**Brief:**
For the entries below, state how many lines contain the string "dressing". Add nothing else.

|---|

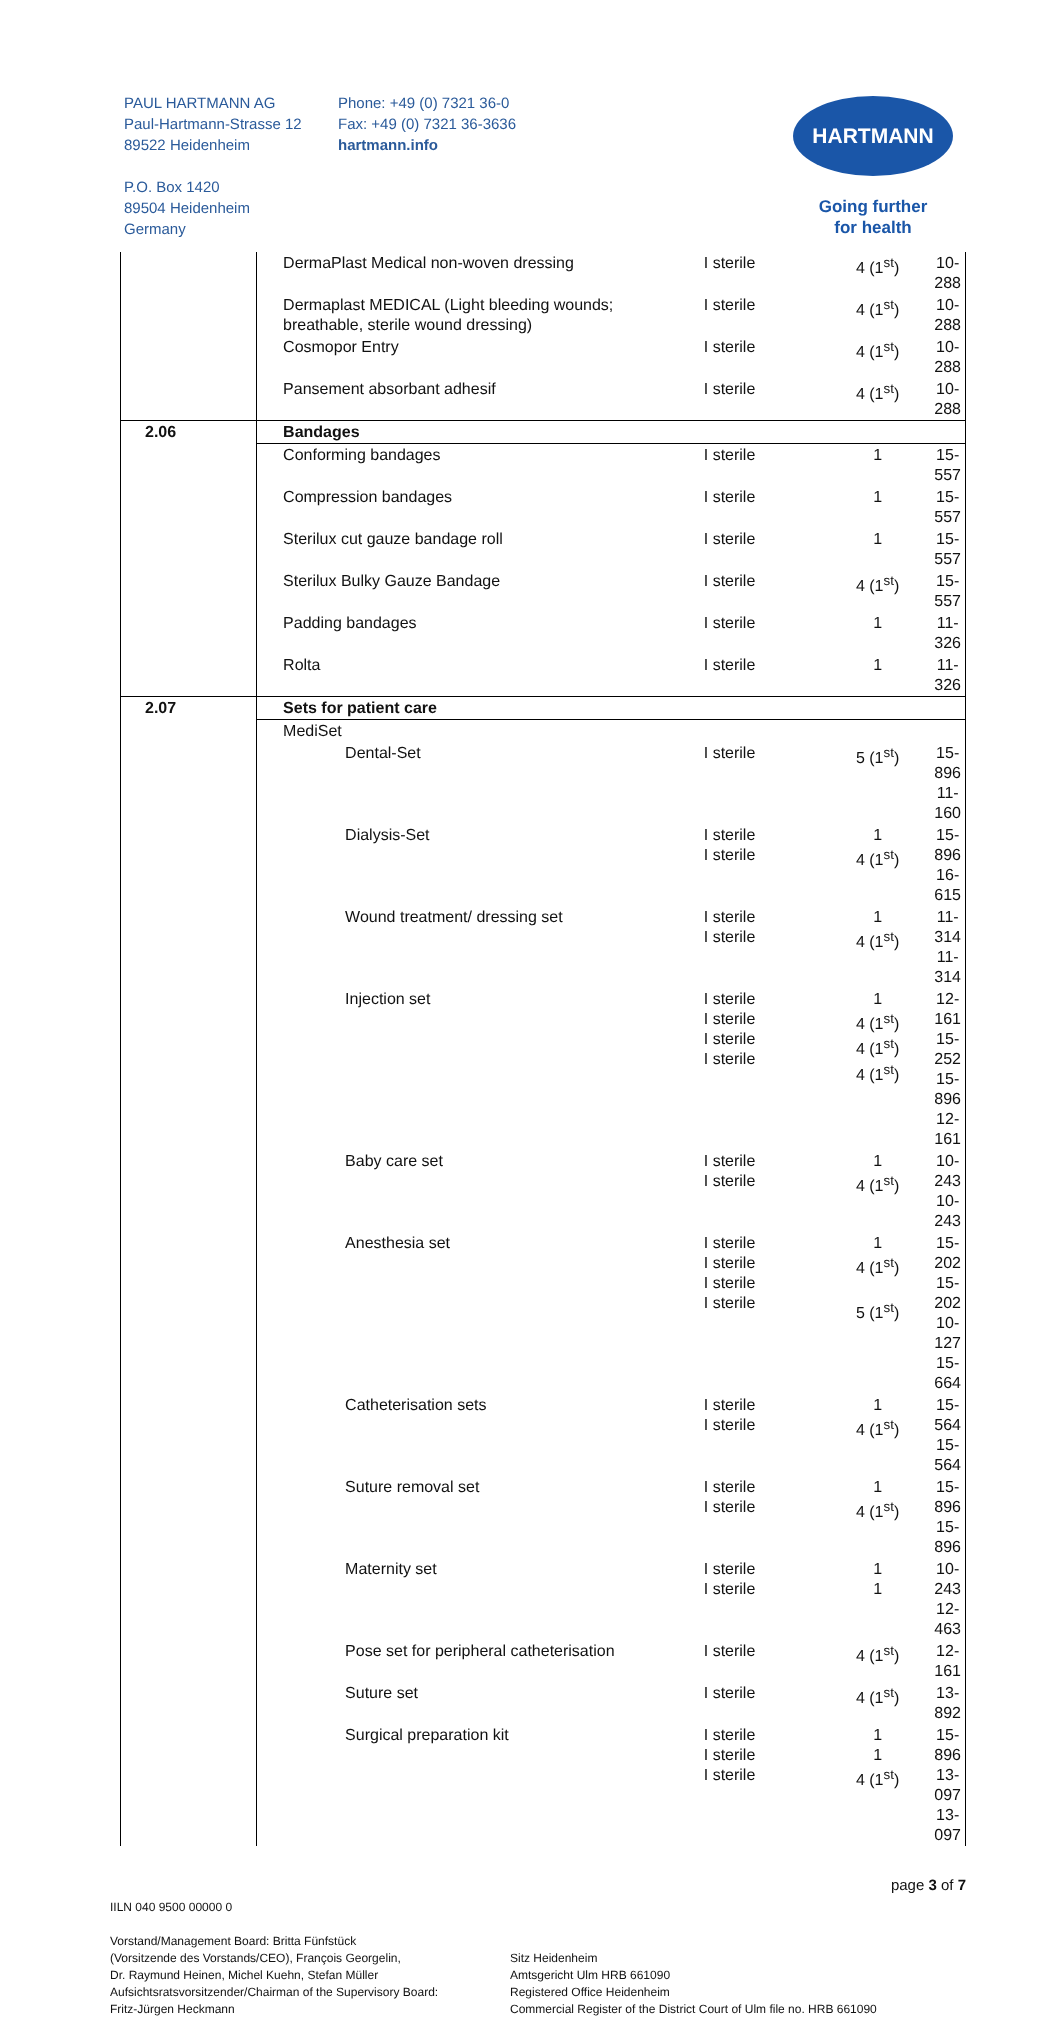PAUL HARTMANN AG
Paul-Hartmann-Strasse 12
89522 Heidenheim
P.O. Box 1420
89504 Heidenheim
Germany
Phone: +49 (0) 7321 36-0
Fax: +49 (0) 7321 36-3636
hartmann.info
HARTMANN
Going further
for health
| | DermaPlast Medical non-woven dressing | I sterile | 4 (1<sup>st</sup>) | 10-288 |
| | Dermaplast MEDICAL (Light bleeding wounds; breathable, sterile wound dressing) | I sterile | 4 (1<sup>st</sup>) | 10-288 |
| | Cosmopor Entry | I sterile | 4 (1<sup>st</sup>) | 10-288 |
| | Pansement absorbant adhesif | I sterile | 4 (1<sup>st</sup>) | 10-288 |
| 2.06 | Bandages | | | |
| | Conforming bandages | I sterile | 1 | 15-557 |
| | Compression bandages | I sterile | 1 | 15-557 |
| | Sterilux cut gauze bandage roll | I sterile | 1 | 15-557 |
| | Sterilux Bulky Gauze Bandage | I sterile | 4 (1<sup>st</sup>) | 15-557 |
| | Padding bandages | I sterile | 1 | 11-326 |
| | Rolta | I sterile | 1 | 11-326 |
| 2.07 | Sets for patient care | | | |
| | MediSet | | | |
| | Dental-Set | I sterile | 5 (1<sup>st</sup>) | 15-896 11-160 |
| | Dialysis-Set | I sterile I sterile | 1 4 (1<sup>st</sup>) | 15-896 16-615 |
| | Wound treatment/ dressing set | I sterile I sterile | 1 4 (1<sup>st</sup>) | 11-314 11-314 |
| | Injection set | I sterile I sterile I sterile I sterile | 1 4 (1<sup>st</sup>) 4 (1<sup>st</sup>) 4 (1<sup>st</sup>) | 12-161 15-252 15-896 12-161 |
| | Baby care set | I sterile I sterile | 1 4 (1<sup>st</sup>) | 10-243 10-243 |
| | Anesthesia set | I sterile I sterile I sterile I sterile | 1 4 (1<sup>st</sup>) 5 (1<sup>st</sup>) | 15-202 15-202 10-127 15-664 |
| | Catheterisation sets | I sterile I sterile | 1 4 (1<sup>st</sup>) | 15-564 15-564 |
| | Suture removal set | I sterile I sterile | 1 4 (1<sup>st</sup>) | 15-896 15-896 |
| | Maternity set | I sterile I sterile | 1 1 | 10-243 12-463 |
| | Pose set for peripheral catheterisation | I sterile | 4 (1<sup>st</sup>) | 12-161 |
| | Suture set | I sterile | 4 (1<sup>st</sup>) | 13-892 |
| | Surgical preparation kit | I sterile I sterile I sterile | 1 1 4 (1<sup>st</sup>) | 15-896 13-097 13-097 |
page 3 of 7
IILN 040 9500 00000 0
Vorstand/Management Board: Britta Fünfstück
(Vorsitzende des Vorstands/CEO), François Georgelin,
Dr. Raymund Heinen, Michel Kuehn, Stefan Müller
Aufsichtsratsvorsitzender/Chairman of the Supervisory Board:
Fritz-Jürgen Heckmann
Sitz Heidenheim
Amtsgericht Ulm HRB 661090
Registered Office Heidenheim
Commercial Register of the District Court of Ulm file no. HRB 661090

|---|

**Exercise result:**
3